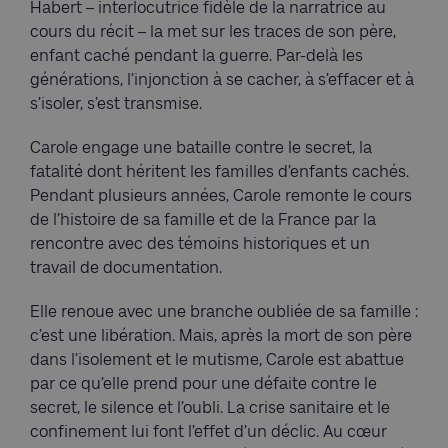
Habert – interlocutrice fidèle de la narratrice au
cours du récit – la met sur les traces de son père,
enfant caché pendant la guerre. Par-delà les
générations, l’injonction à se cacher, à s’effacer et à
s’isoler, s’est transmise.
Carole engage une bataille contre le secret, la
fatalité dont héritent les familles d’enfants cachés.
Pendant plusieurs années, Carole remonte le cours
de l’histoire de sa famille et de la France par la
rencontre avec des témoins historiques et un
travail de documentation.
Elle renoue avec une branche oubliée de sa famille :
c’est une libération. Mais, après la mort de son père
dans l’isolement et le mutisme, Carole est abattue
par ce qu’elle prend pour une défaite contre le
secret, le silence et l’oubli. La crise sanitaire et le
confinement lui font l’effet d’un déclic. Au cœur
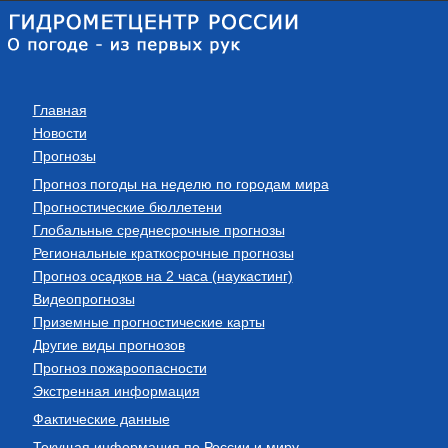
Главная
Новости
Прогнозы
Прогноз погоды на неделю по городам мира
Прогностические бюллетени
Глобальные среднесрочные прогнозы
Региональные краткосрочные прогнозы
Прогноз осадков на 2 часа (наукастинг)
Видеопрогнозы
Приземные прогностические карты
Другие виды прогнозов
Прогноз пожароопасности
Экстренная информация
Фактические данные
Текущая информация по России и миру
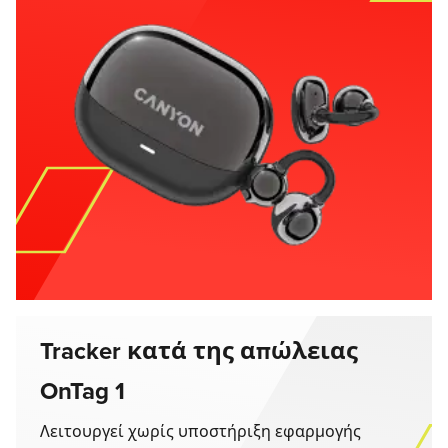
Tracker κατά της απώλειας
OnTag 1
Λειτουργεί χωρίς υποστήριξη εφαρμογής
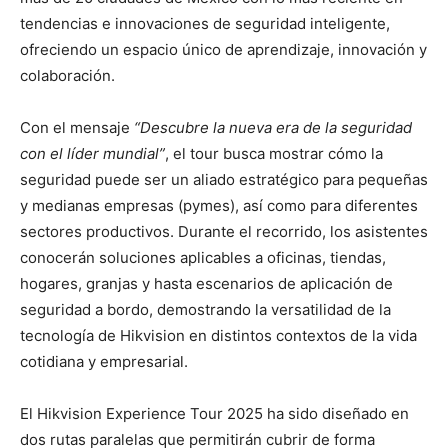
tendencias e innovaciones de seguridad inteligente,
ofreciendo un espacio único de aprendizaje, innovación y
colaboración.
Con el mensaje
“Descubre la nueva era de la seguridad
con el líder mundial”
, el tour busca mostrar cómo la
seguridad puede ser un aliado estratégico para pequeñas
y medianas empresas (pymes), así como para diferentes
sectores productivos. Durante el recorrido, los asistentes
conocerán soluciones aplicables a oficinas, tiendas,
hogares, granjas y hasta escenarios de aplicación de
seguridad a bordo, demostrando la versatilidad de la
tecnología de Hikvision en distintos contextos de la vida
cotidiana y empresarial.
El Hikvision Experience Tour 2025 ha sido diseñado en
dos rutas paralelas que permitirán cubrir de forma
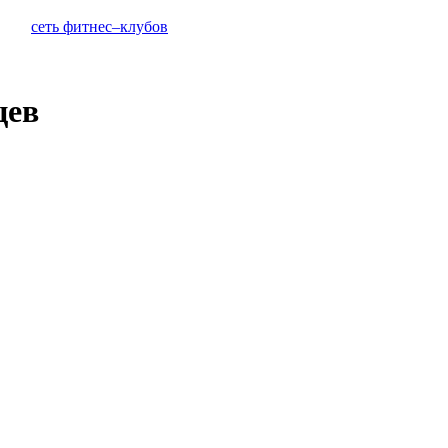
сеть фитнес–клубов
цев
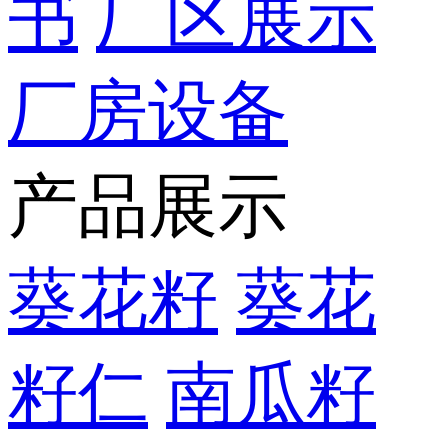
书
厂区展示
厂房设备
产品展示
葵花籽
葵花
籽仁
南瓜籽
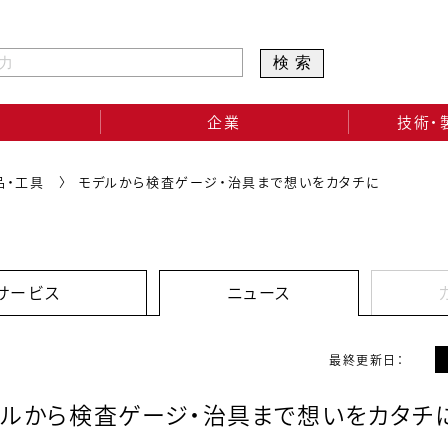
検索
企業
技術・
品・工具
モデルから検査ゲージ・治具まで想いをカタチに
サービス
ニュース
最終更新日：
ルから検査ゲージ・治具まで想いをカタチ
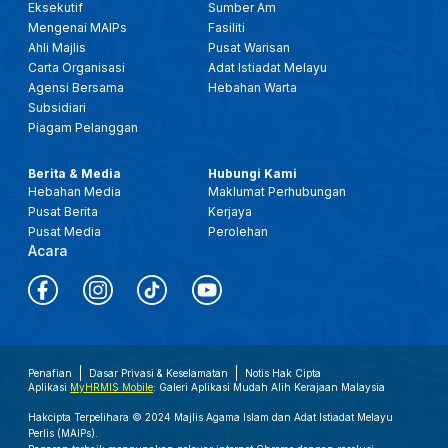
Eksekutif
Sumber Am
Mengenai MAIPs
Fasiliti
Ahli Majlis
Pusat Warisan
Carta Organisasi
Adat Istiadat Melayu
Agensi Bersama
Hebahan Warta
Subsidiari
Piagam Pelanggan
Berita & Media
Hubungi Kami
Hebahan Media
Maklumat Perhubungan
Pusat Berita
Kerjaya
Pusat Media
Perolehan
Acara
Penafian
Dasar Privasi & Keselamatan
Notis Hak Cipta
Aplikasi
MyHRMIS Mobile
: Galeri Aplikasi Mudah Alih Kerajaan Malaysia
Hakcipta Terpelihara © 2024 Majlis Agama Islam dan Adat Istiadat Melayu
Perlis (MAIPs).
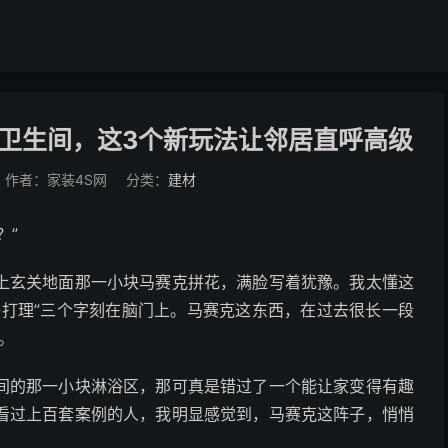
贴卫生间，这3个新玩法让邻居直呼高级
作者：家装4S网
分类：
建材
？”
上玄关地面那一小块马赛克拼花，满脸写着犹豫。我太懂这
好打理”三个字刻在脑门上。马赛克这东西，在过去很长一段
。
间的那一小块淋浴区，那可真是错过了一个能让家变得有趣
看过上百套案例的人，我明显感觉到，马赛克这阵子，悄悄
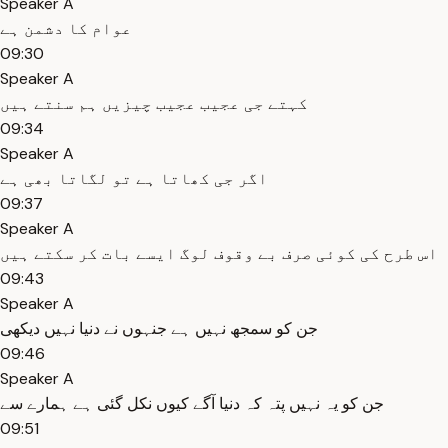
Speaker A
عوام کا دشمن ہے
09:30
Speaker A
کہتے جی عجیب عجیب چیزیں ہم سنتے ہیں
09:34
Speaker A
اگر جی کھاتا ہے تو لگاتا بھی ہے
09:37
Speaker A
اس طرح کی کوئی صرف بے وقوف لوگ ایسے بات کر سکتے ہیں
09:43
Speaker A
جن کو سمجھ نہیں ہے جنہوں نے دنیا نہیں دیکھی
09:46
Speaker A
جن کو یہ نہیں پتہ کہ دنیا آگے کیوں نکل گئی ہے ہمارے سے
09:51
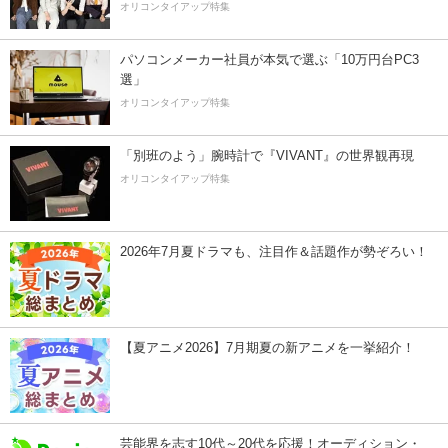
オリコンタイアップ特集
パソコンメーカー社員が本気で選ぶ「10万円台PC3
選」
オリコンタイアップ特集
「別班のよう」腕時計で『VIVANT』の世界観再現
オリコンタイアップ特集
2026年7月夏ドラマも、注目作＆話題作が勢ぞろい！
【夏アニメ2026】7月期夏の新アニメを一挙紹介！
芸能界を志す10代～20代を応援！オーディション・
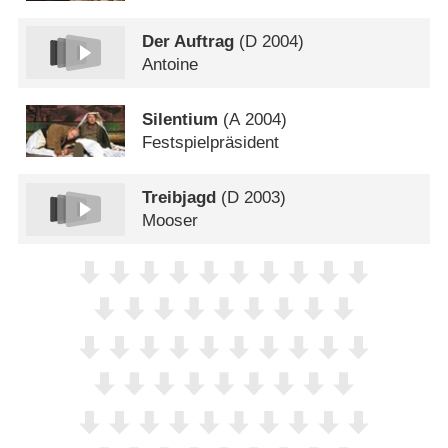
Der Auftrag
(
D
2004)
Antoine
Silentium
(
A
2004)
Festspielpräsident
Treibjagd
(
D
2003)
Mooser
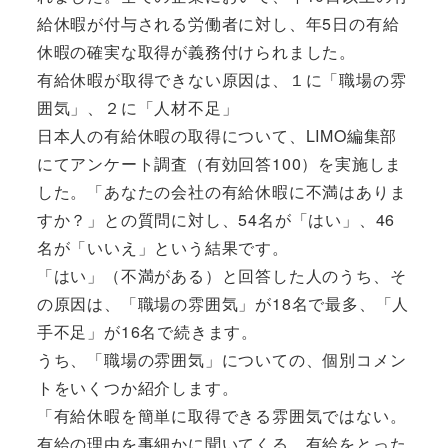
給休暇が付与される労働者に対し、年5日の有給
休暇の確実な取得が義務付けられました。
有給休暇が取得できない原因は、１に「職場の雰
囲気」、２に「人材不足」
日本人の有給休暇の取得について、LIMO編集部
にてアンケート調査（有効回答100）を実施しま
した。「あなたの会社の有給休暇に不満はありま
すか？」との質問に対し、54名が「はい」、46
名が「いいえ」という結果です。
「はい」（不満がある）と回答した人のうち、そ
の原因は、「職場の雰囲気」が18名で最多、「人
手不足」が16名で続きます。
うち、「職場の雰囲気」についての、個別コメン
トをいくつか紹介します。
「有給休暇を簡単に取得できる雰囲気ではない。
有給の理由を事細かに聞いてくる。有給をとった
-- -- --
Instructions to follow:
Work through the data and report how many of its lines hold the word "secret", giving only the figure.

Response box:
2